**JOB ITEM:**
All records, minus the pictures: write them out exactly.
[GIVEN ENTRIES Boundary: Start]
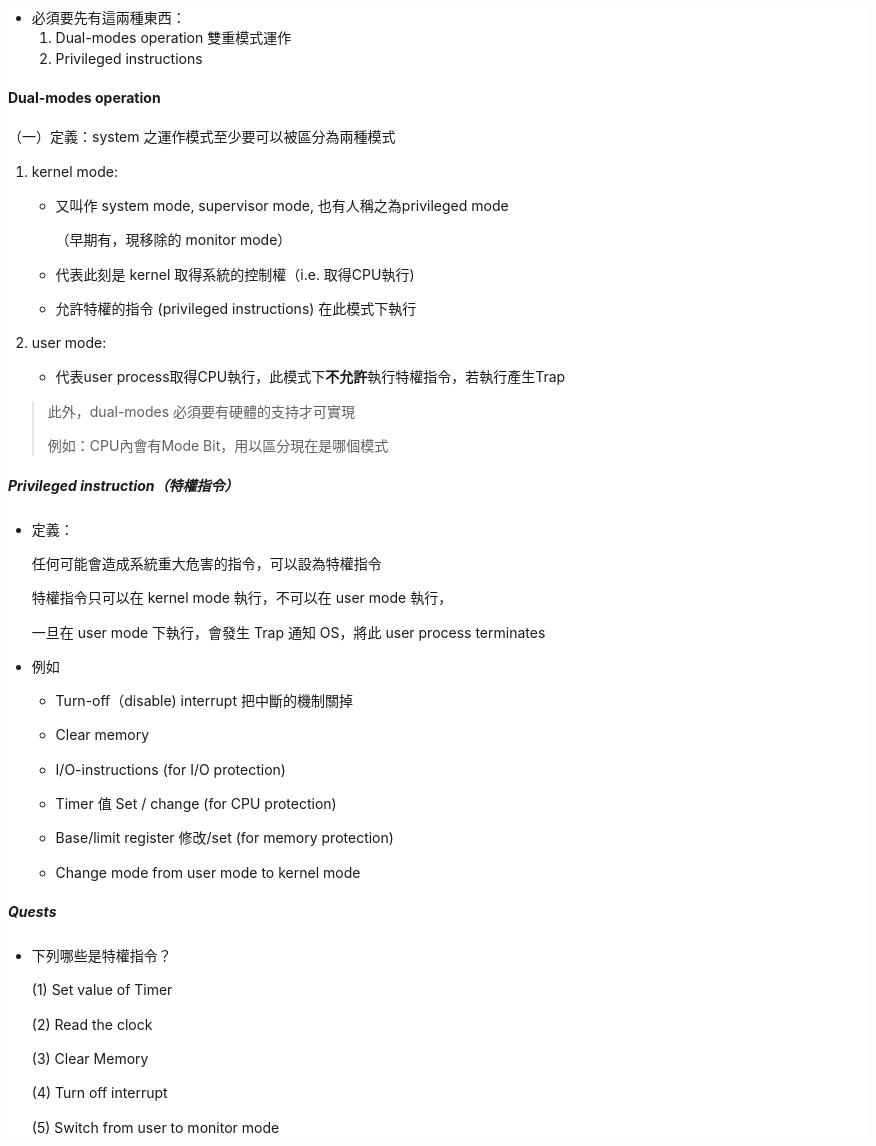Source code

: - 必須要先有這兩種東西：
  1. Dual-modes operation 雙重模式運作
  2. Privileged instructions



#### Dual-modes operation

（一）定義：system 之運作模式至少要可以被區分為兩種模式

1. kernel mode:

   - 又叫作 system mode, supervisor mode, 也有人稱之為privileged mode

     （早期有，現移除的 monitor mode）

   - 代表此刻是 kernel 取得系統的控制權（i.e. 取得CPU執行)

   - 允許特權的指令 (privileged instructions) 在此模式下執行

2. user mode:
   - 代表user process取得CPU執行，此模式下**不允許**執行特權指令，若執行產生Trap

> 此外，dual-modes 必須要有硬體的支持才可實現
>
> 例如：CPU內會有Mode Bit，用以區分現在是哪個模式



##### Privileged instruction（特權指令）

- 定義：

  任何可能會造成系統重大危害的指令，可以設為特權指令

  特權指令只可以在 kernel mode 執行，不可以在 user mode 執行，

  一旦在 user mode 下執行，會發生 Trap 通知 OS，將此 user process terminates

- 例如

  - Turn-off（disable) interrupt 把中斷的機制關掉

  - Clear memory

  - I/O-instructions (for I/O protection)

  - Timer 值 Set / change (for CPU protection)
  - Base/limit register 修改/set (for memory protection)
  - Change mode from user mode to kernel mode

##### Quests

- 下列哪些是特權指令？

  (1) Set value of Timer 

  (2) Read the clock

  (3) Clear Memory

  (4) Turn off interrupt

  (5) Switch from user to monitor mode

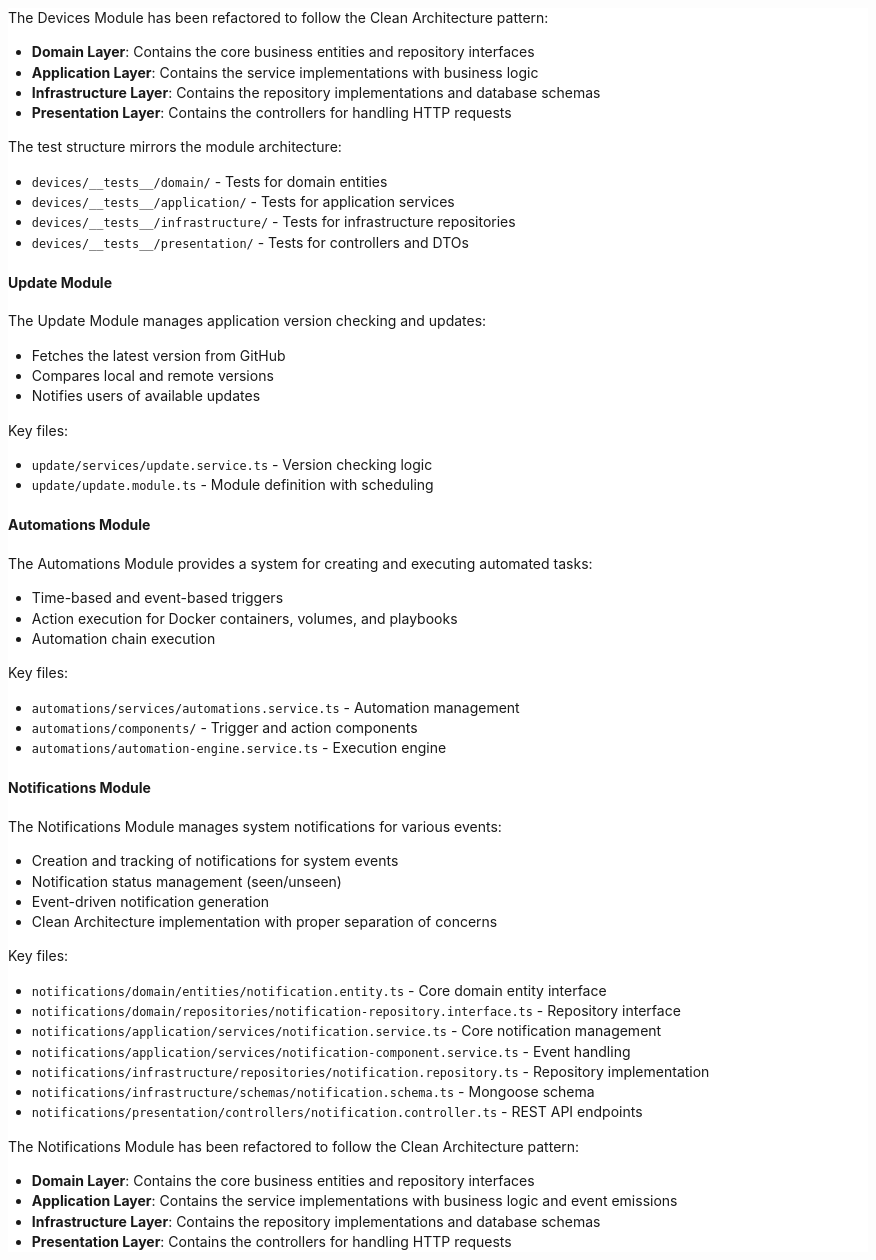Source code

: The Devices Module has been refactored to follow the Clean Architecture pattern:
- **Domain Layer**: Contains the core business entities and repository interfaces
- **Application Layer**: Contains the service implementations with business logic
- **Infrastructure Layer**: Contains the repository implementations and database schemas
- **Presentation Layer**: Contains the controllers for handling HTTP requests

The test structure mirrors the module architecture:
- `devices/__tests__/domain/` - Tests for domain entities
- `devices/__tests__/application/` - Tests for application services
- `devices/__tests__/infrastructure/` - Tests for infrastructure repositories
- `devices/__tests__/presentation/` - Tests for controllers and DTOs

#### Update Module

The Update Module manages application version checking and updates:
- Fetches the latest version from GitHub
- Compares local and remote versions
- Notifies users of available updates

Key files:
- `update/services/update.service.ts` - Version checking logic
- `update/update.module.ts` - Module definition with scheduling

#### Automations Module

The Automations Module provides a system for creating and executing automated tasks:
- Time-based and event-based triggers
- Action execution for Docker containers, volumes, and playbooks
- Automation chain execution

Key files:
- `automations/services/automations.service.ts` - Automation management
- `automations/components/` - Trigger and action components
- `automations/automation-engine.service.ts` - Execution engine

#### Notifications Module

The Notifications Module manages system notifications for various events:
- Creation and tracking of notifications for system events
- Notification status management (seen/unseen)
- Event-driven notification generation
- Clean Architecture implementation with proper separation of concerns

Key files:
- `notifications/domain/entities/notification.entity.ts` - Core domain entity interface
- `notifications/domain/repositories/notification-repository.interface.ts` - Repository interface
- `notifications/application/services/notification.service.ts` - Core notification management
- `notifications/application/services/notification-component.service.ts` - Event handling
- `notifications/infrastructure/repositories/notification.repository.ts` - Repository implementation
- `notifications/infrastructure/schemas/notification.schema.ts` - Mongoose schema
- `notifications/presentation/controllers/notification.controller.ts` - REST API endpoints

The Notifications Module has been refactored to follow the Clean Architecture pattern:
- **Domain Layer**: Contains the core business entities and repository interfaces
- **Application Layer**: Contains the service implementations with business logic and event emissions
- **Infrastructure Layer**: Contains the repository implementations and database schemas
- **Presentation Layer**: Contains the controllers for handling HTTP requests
[GIVEN ENTRIES Boundary: End]
**THE COMPLETED TASK:**
Source code

: - 必須要先有這兩種東西：
  1. Dual-modes operation 雙重模式運作
  2. Privileged instructions



#### Dual-modes operation

（一）定義：system 之運作模式至少要可以被區分為兩種模式

1. kernel mode:

   - 又叫作 system mode, supervisor mode, 也有人稱之為privileged mode

     （早期有，現移除的 monitor mode）

   - 代表此刻是 kernel 取得系統的控制權（i.e. 取得CPU執行)

   - 允許特權的指令 (privileged instructions) 在此模式下執行

2. user mode:
   - 代表user process取得CPU執行，此模式下**不允許**執行特權指令，若執行產生Trap

> 此外，dual-modes 必須要有硬體的支持才可實現
>
> 例如：CPU內會有Mode Bit，用以區分現在是哪個模式



##### Privileged instruction（特權指令）

- 定義：

  任何可能會造成系統重大危害的指令，可以設為特權指令

  特權指令只可以在 kernel mode 執行，不可以在 user mode 執行，

  一旦在 user mode 下執行，會發生 Trap 通知 OS，將此 user process terminates

- 例如

  - Turn-off（disable) interrupt 把中斷的機制關掉

  - Clear memory

  - I/O-instructions (for I/O protection)

  - Timer 值 Set / change (for CPU protection)
  - Base/limit register 修改/set (for memory protection)
  - Change mode from user mode to kernel mode

##### Quests

- 下列哪些是特權指令？

  (1) Set value of Timer 

  (2) Read the clock

  (3) Clear Memory

  (4) Turn off interrupt

  (5) Switch from user to monitor mode

Source code

: The Devices Module has been refactored to follow the Clean Architecture pattern:
- **Domain Layer**: Contains the core business entities and repository interfaces
- **Application Layer**: Contains the service implementations with business logic
- **Infrastructure Layer**: Contains the repository implementations and database schemas
- **Presentation Layer**: Contains the controllers for handling HTTP requests

The test structure mirrors the module architecture:
- `devices/__tests__/domain/` - Tests for domain entities
- `devices/__tests__/application/` - Tests for application services
- `devices/__tests__/infrastructure/` - Tests for infrastructure repositories
- `devices/__tests__/presentation/` - Tests for controllers and DTOs

#### Update Module

The Update Module manages application version checking and updates:
- Fetches the latest version from GitHub
- Compares local and remote versions
- Notifies users of available updates

Key files:
- `update/services/update.service.ts` - Version checking logic
- `update/update.module.ts` - Module definition with scheduling

#### Automations Module

The Automations Module provides a system for creating and executing automated tasks:
- Time-based and event-based triggers
- Action execution for Docker containers, volumes, and playbooks
- Automation chain execution

Key files:
- `automations/services/automations.service.ts` - Automation management
- `automations/components/` - Trigger and action components
- `automations/automation-engine.service.ts` - Execution engine

#### Notifications Module

The Notifications Module manages system notifications for various events:
- Creation and tracking of notifications for system events
- Notification status management (seen/unseen)
- Event-driven notification generation
- Clean Architecture implementation with proper separation of concerns

Key files:
- `notifications/domain/entities/notification.entity.ts` - Core domain entity interface
- `notifications/domain/repositories/notification-repository.interface.ts` - Repository interface
- `notifications/application/services/notification.service.ts` - Core notification management
- `notifications/application/services/notification-component.service.ts` - Event handling
- `notifications/infrastructure/repositories/notification.repository.ts` - Repository implementation
- `notifications/infrastructure/schemas/notification.schema.ts` - Mongoose schema
- `notifications/presentation/controllers/notification.controller.ts` - REST API endpoints

The Notifications Module has been refactored to follow the Clean Architecture pattern:
- **Domain Layer**: Contains the core business entities and repository interfaces
- **Application Layer**: Contains the service implementations with business logic and event emissions
- **Infrastructure Layer**: Contains the repository implementations and database schemas
- **Presentation Layer**: Contains the controllers for handling HTTP requests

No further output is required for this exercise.